MAdem Aleviliği kabul edip hayatlarına uygulamak gayesindeler bunca yüksek gelir sağlayan işlerin altına imza atanlar neden bir alevi akademisi yada fakültesi ve buna benzer modern eğitim verecek ilmi kaynağıyla insanları aydınlatacak kurumlar inşaa etmiyorlar.

Ramazanda ki orucun Alevi inanç ve geleneğinde olmadığı şuan ki Alevi vatandaşının kişisel görüşüyle açıklanamaz.
Burada belirleyici kaynak Kuran ve Ehli Beyttir.
bundan gayrısı bizi ilgilendirmez. ZAten bugün İslamın çeşitli fırkalara ayrılmasının nedenide Kuran ve Ehli Beytten uzaklaşıp kişisel düşüncelerin İslam diye yutturulmaya çalışılması değilmi.

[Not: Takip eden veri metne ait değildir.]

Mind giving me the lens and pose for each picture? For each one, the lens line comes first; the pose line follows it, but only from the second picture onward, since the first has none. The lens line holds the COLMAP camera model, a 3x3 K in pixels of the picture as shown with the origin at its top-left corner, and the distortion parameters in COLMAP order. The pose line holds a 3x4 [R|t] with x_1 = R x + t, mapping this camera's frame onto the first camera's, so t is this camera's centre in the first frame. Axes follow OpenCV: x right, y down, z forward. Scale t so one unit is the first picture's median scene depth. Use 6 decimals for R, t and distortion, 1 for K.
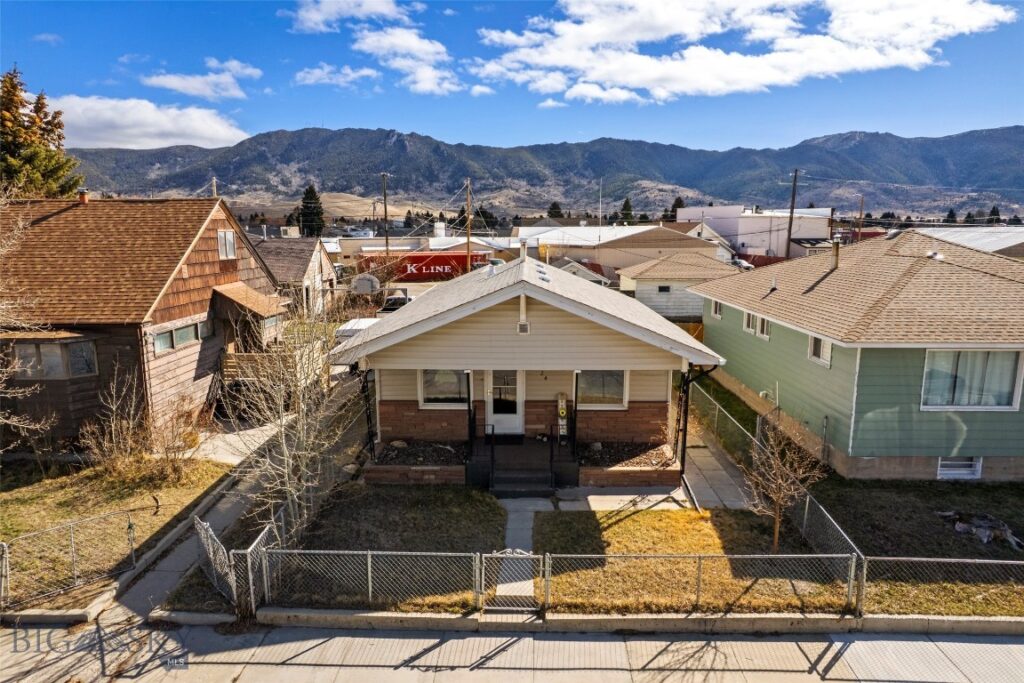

Semah, müzik, kadın erkek birlikte ibadet gibi uygulamaların camide olamaycağı nedeniyle camide ibadet etmedikleri ise sadece bir hedef saptırma.

Diyemiyormusunuzki İmam Ali(a.s)'a minberlerde hakaret ettiren Muaviyenin zamanında Ehli Beyt dostlarının sırf bu sebepten buralara gitmemiştir.
Belki o dönemde onlara dinsiz, kafir denilmişti.
ama onlar biliyorduki bu hakarete maruz kalan kişi İmametin babası Peygamberin damadı, vasisi, emirel müminin Ali(a.s) dır
Bunu diyecek kadar cesur olamazlar. Çünki onlarda muaviyenin sofrasından faydalanmaktadır.
Alinin arkasında ibadet edip muaviyenin sofrasından yiyenlere lanet olsun.

Kerbela şehitlerinin kişiliğinde tüm mazlumlar için oruç tutmak ise tam bir komedi.
Oruç sadece Allah rızası içindir. MAzlum zalim falan orucun belirleyici unsuru değildir.
Allahın yasak etmediği bir günde oruç tutmanın ne zararı olabilir.
Tabiki olmaz. İmam Huseyinin kişiliğini tanıyorlarsa o zaman bu kişilik üzerine biraz daha yoğunlaşmak gerekir. İmam Huseyin (a.s) 'ın kimlere karşı nasıl bir mücadele yürüttüğünü anlamak için akıl yormalıyız.
Yoksa mazlumu oynayıp kendimizi acındırmak için değil.

ALLAHA EMANET OLUN.
Eğer iman etmiyor ve Allahtanda korkmuyorsanız bari şu dünyada özgür kişiler olun.